## [About this exercise]
Go to the line below containing "with an external" and print exactly from there through the line containing "If external power", both included. Print nothing else.

Dataset entries:
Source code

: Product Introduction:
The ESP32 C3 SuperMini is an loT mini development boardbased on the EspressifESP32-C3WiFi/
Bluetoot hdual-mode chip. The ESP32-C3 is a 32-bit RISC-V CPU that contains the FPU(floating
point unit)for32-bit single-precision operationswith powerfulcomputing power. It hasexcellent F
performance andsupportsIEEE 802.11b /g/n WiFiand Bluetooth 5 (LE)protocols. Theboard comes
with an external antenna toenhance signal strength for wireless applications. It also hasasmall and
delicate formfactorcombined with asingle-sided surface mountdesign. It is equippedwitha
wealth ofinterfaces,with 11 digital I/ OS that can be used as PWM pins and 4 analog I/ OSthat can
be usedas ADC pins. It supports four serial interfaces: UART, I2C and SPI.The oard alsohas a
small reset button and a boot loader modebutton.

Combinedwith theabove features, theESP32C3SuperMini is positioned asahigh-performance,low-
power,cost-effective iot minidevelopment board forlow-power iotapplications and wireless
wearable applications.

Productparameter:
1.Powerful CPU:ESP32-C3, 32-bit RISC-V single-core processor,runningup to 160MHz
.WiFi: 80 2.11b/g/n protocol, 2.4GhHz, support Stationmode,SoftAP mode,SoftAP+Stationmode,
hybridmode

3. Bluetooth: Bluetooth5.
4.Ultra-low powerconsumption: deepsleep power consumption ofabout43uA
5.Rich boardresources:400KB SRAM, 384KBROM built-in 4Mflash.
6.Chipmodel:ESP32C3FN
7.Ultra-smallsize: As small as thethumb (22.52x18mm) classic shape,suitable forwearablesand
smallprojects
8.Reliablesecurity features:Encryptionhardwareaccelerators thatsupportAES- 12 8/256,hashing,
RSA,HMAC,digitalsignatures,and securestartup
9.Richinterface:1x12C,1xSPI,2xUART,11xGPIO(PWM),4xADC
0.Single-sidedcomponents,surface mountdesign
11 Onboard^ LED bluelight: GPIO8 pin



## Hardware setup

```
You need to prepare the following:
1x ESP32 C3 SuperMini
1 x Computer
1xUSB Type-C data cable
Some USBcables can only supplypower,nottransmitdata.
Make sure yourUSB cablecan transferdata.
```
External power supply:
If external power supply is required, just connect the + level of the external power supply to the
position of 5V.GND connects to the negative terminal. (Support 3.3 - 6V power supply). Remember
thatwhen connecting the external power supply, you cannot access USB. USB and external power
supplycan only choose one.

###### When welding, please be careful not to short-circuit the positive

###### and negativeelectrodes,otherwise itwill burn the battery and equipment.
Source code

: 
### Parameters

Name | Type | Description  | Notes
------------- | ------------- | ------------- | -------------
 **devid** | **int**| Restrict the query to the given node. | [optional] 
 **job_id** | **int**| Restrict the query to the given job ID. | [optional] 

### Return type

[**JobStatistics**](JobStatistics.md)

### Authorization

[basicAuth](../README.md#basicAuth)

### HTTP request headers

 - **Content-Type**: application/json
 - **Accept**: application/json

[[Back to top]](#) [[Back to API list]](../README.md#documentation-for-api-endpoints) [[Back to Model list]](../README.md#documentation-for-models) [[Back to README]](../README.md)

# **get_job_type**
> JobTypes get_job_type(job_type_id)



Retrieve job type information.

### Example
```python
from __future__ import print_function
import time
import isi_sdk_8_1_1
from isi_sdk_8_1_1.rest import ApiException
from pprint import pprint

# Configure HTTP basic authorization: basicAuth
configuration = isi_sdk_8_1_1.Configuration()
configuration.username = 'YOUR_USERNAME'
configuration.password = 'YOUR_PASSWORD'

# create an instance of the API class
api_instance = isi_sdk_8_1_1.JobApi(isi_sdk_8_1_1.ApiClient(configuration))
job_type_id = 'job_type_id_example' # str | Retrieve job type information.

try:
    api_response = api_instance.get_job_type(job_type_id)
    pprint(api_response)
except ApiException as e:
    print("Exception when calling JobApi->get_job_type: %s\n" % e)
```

## [Written solution]
with an external antenna toenhance signal strength for wireless applications. It also hasasmall and
delicate formfactorcombined with asingle-sided surface mountdesign. It is equippedwitha
wealth ofinterfaces,with 11 digital I/ OS that can be used as PWM pins and 4 analog I/ OSthat can
be usedas ADC pins. It supports four serial interfaces: UART, I2C and SPI.The oard alsohas a
small reset button and a boot loader modebutton.

Combinedwith theabove features, theESP32C3SuperMini is positioned asahigh-performance,low-
power,cost-effective iot minidevelopment board forlow-power iotapplications and wireless
wearable applications.

Productparameter:
1.Powerful CPU:ESP32-C3, 32-bit RISC-V single-core processor,runningup to 160MHz
.WiFi: 80 2.11b/g/n protocol, 2.4GhHz, support Stationmode,SoftAP mode,SoftAP+Stationmode,
hybridmode

3. Bluetooth: Bluetooth5.
4.Ultra-low powerconsumption: deepsleep power consumption ofabout43uA
5.Rich boardresources:400KB SRAM, 384KBROM built-in 4Mflash.
6.Chipmodel:ESP32C3FN
7.Ultra-smallsize: As small as thethumb (22.52x18mm) classic shape,suitable forwearablesand
smallprojects
8.Reliablesecurity features:Encryptionhardwareaccelerators thatsupportAES- 12 8/256,hashing,
RSA,HMAC,digitalsignatures,and securestartup
9.Richinterface:1x12C,1xSPI,2xUART,11xGPIO(PWM),4xADC
0.Single-sidedcomponents,surface mountdesign
11 Onboard^ LED bluelight: GPIO8 pin



## Hardware setup

```
You need to prepare the following:
1x ESP32 C3 SuperMini
1 x Computer
1xUSB Type-C data cable
Some USBcables can only supplypower,nottransmitdata.
Make sure yourUSB cablecan transferdata.
```
External power supply:
If external power supply is required, just connect the + level of the external power supply to the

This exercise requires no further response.